Selon les chiffres publiés le mois dernier par la Commission, l’absence de coopération au sein de la défense coûte à l’UE entre 25 et 100 milliards d’euros par an.

« Pour que l’Europe soit assurée de pouvoir défendre ses citoyens, nous devons avoir les technologies et équipements de pointe dans des domaines tels que l’intelligence artificielle, les drones, la communication satellite et les systèmes de renseignements », avait estimé le mois dernier Elżbieta Bieńkowska. « Avec les investissements européens que nous mettons en route, nous passons des idées aux projets concrets, nous renforçons la compétitivité de notre industrie. »

Les projets de recherche collaborative dans le domaine de la défense devront impliquer au moins trois États membres, et l’UE cofinancera la recherche avec les gouvernements nationaux. Le programme couvrira également le développement de prototypes d’armes, à condition que les États membres concernés s’engagent à acquérir le produit final.

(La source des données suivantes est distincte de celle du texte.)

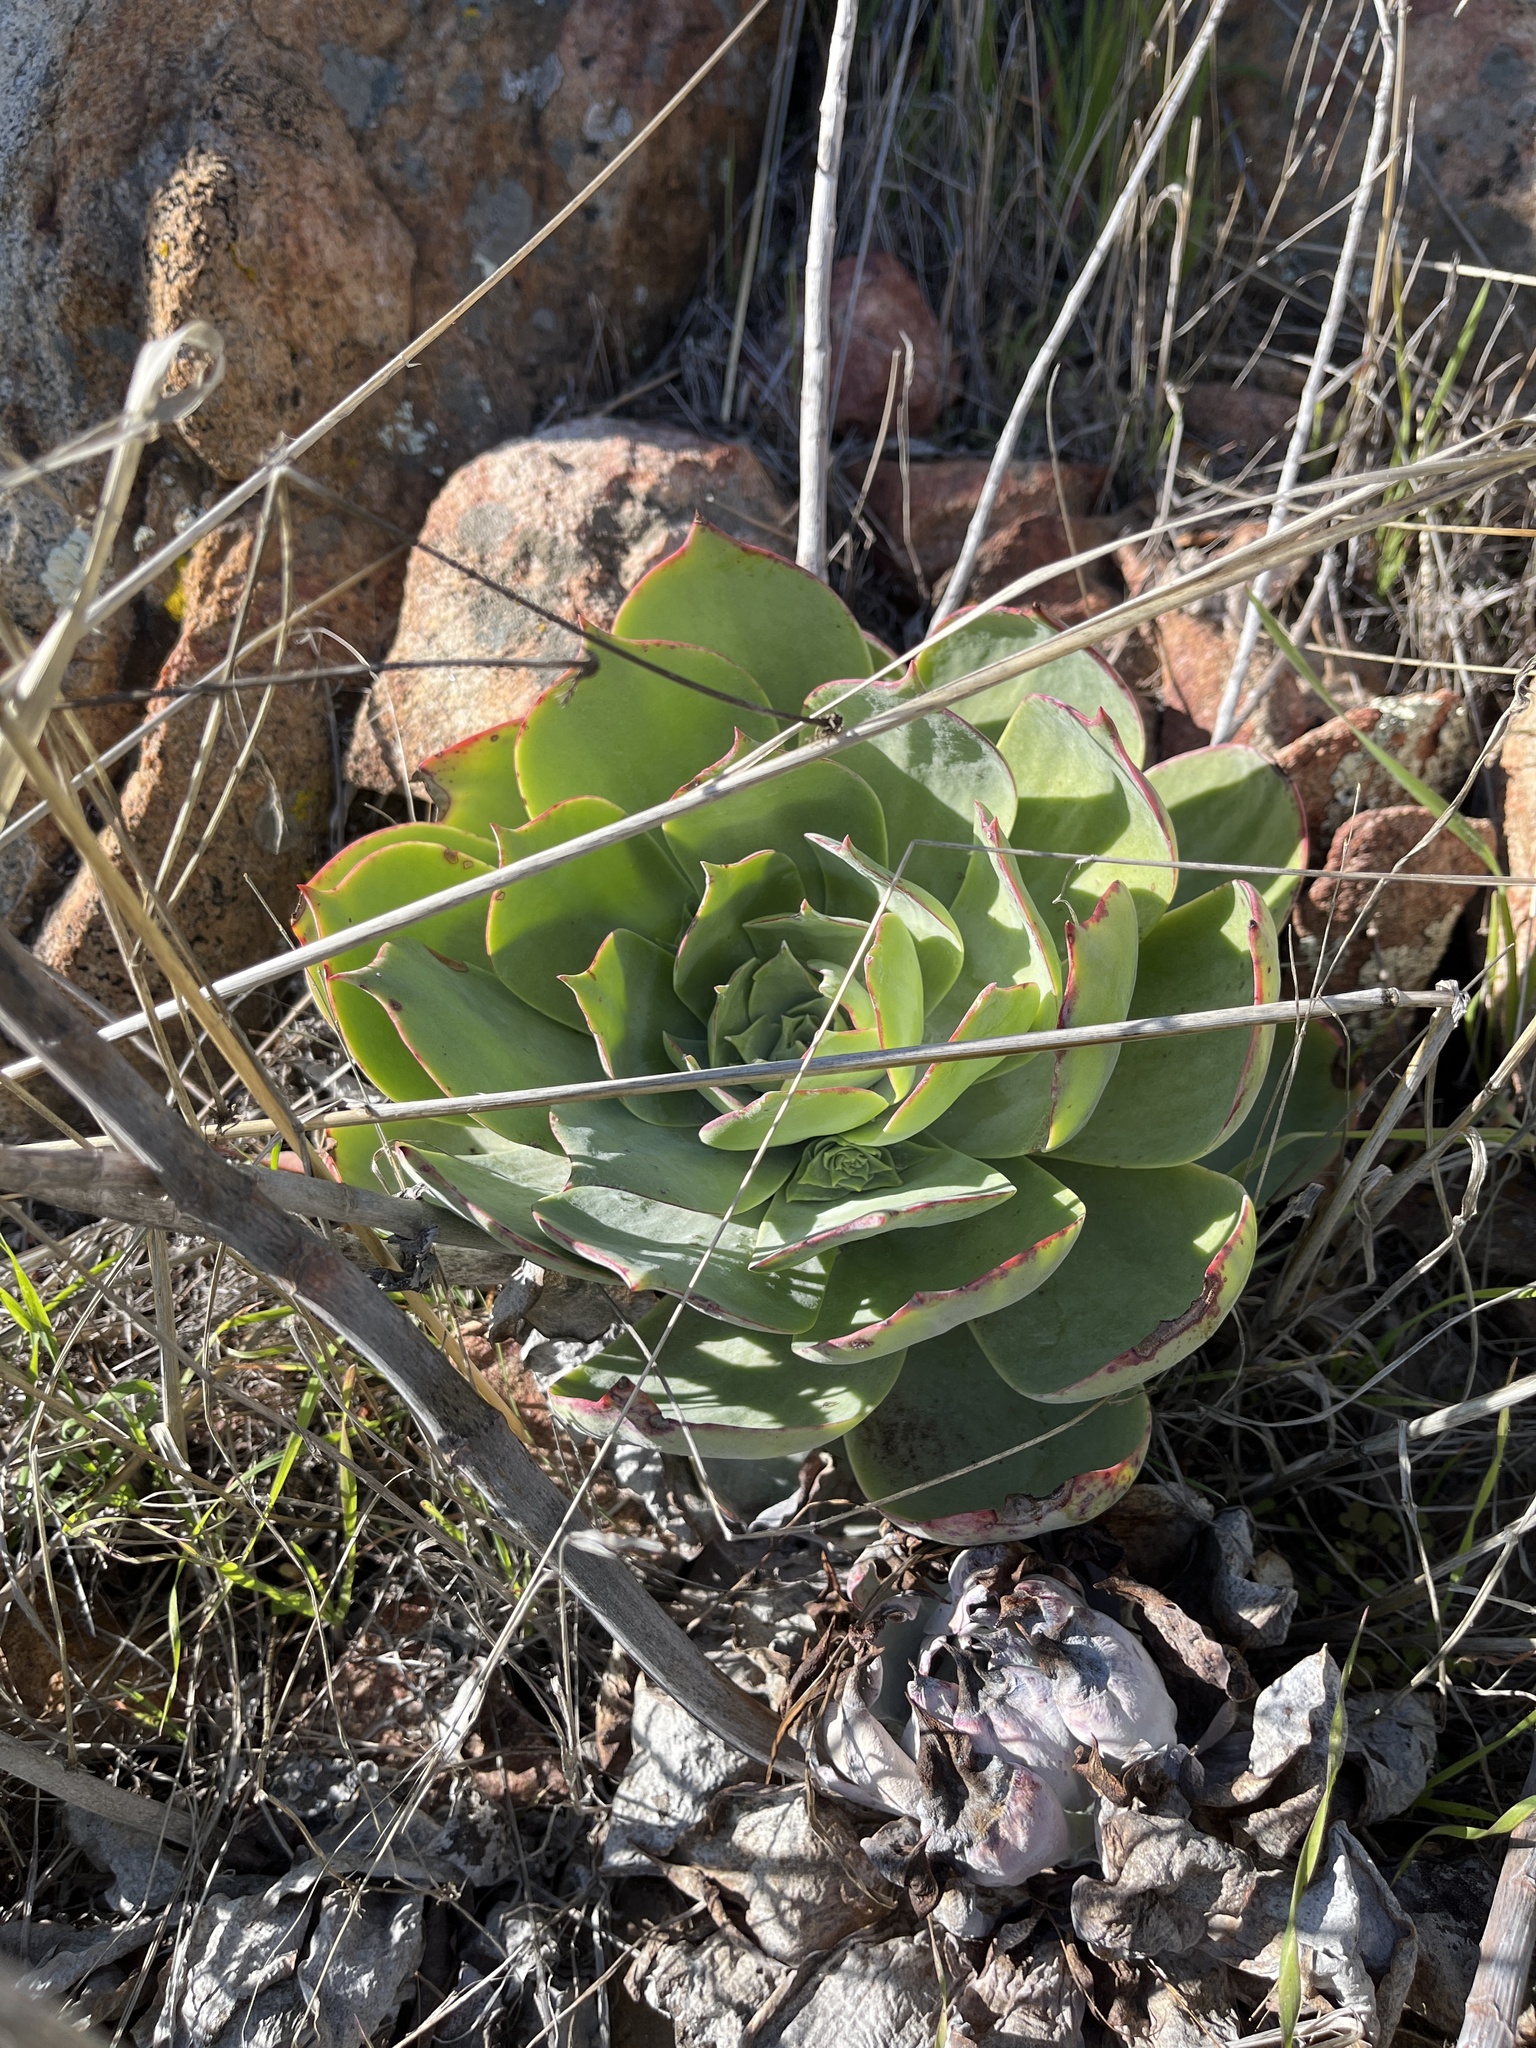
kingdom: Plantae
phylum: Tracheophyta
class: Magnoliopsida
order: Saxifragales
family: Crassulaceae
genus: Dudleya
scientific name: Dudleya pulverulenta
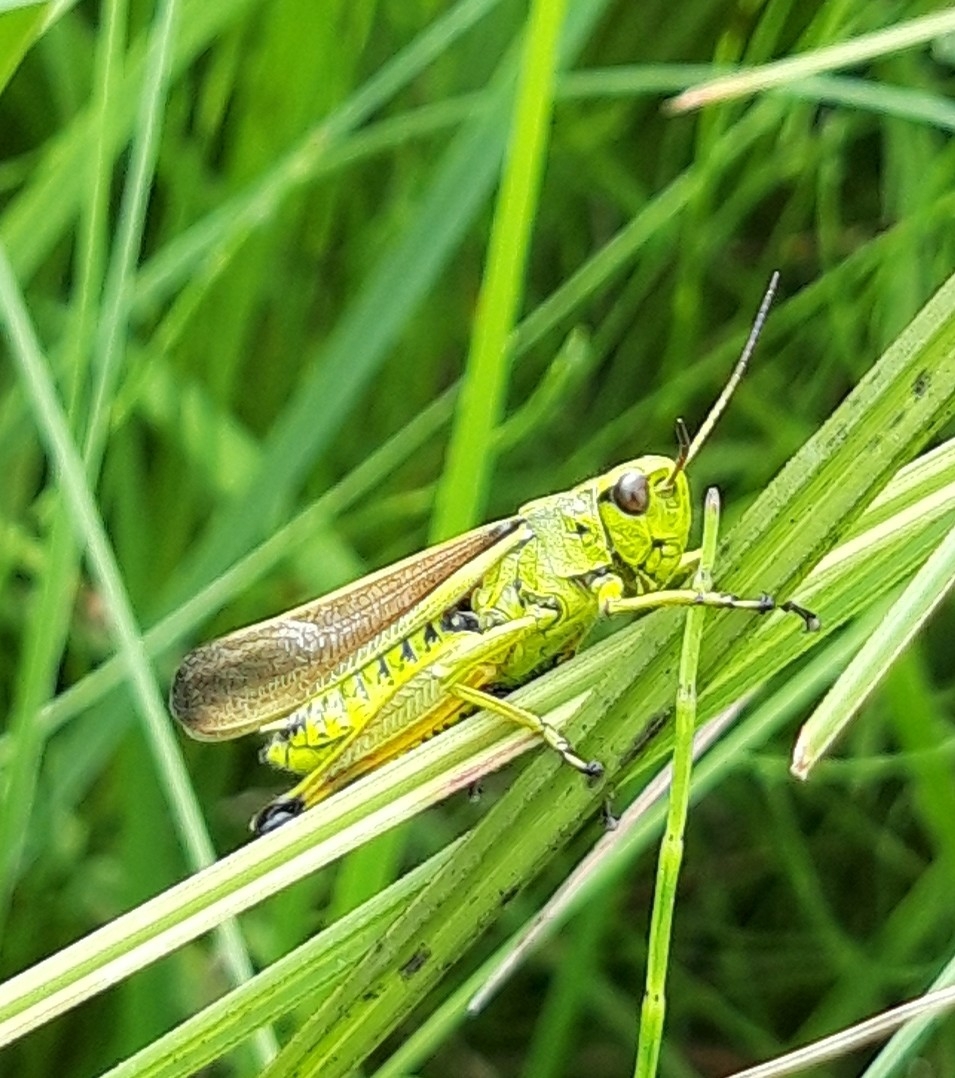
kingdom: Animalia
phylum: Arthropoda
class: Insecta
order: Orthoptera
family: Acrididae
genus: Stethophyma
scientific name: Stethophyma grossum
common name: Large marsh grasshopper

Pour Reinhard Bütikofer, l’accord obtenu risque toutefois d’« encourager les exportations d’armes vers des régimes autoritaires », car il n’existe aucun contrôle commun des exportations au niveau européen.

Pas de robots tueurs

L’une des pierres d’achoppement des négociations avait été la possibilité d’utiliser le fonds pour la mise au point d’armes controversées. L’accord exclut finalement les armes autonomes létales – les robots tueurs – et de systèmes d’armes interdits par le droit international, comme les mines terrestres ou les armes nucléaires, chimiques et biologiques.

Le rapporteur fictif du S&D, Edward Martin, estime cependant que ces restrictions sont insuffisantes. « Nous ne pouvons pas nous contenter de faire référence au droit international, parce que le droit international est ambigu », souligne-t-il. « Nous devons dresser nous-mêmes la liste des types d’armes dans lesquelles nous ne voulons pas que l’Europe investisse. »

L’accord doit maintenant être approuvé par le Conseil des ministres. À l’automne, le nouveau Parlement négociera la partie financière de l’accord.